* _What you are asked to do_
Show all the lines in the data below that include the word "import".

* _Record set_
═══

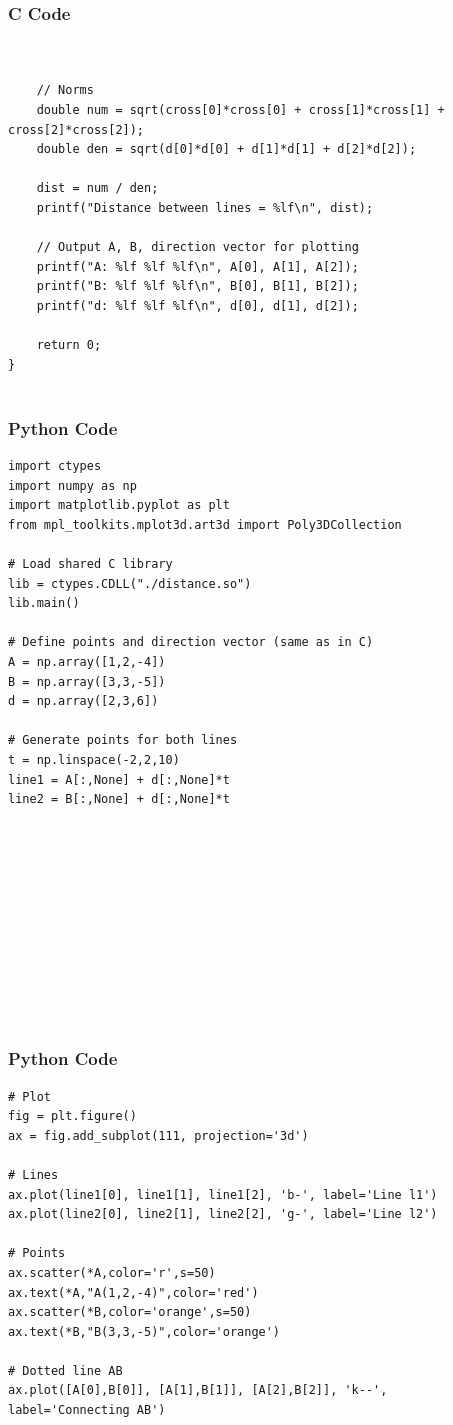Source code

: \documentclass{beamer}
\begin{document}
\begin{frame}[fragile]
    \frametitle{C Code  }

    \begin{lstlisting}


    // Norms
    double num = sqrt(cross[0]*cross[0] + cross[1]*cross[1] + cross[2]*cross[2]);
    double den = sqrt(d[0]*d[0] + d[1]*d[1] + d[2]*d[2]);

    dist = num / den;
    printf("Distance between lines = %lf\n", dist);

    // Output A, B, direction vector for plotting
    printf("A: %lf %lf %lf\n", A[0], A[1], A[2]);
    printf("B: %lf %lf %lf\n", B[0], B[1], B[2]);
    printf("d: %lf %lf %lf\n", d[0], d[1], d[2]);

    return 0;
}


    \end{lstlisting}
\end{frame}


\begin{frame}[fragile]
    \frametitle{Python Code}
    \begin{lstlisting}
import ctypes
import numpy as np
import matplotlib.pyplot as plt
from mpl_toolkits.mplot3d.art3d import Poly3DCollection

# Load shared C library
lib = ctypes.CDLL("./distance.so")
lib.main()

# Define points and direction vector (same as in C)
A = np.array([1,2,-4])
B = np.array([3,3,-5])
d = np.array([2,3,6])

# Generate points for both lines
t = np.linspace(-2,2,10)
line1 = A[:,None] + d[:,None]*t
line2 = B[:,None] + d[:,None]*t












    \end{lstlisting}
\end{frame}

\begin{frame}[fragile]
    \frametitle{Python Code}
    \begin{lstlisting}
# Plot
fig = plt.figure()
ax = fig.add_subplot(111, projection='3d')

# Lines
ax.plot(line1[0], line1[1], line1[2], 'b-', label='Line l1')
ax.plot(line2[0], line2[1], line2[2], 'g-', label='Line l2')

# Points
ax.scatter(*A,color='r',s=50)
ax.text(*A,"A(1,2,-4)",color='red')
ax.scatter(*B,color='orange',s=50)
ax.text(*B,"B(3,3,-5)",color='orange')

# Dotted line AB
ax.plot([A[0],B[0]], [A[1],B[1]], [A[2],B[2]], 'k--', label='Connecting AB')













    \end{lstlisting}
\end{frame}
\end{document}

═══

* _Response_
import ctypes
import numpy as np
import matplotlib.pyplot as plt
from mpl_toolkits.mplot3d.art3d import Poly3DCollection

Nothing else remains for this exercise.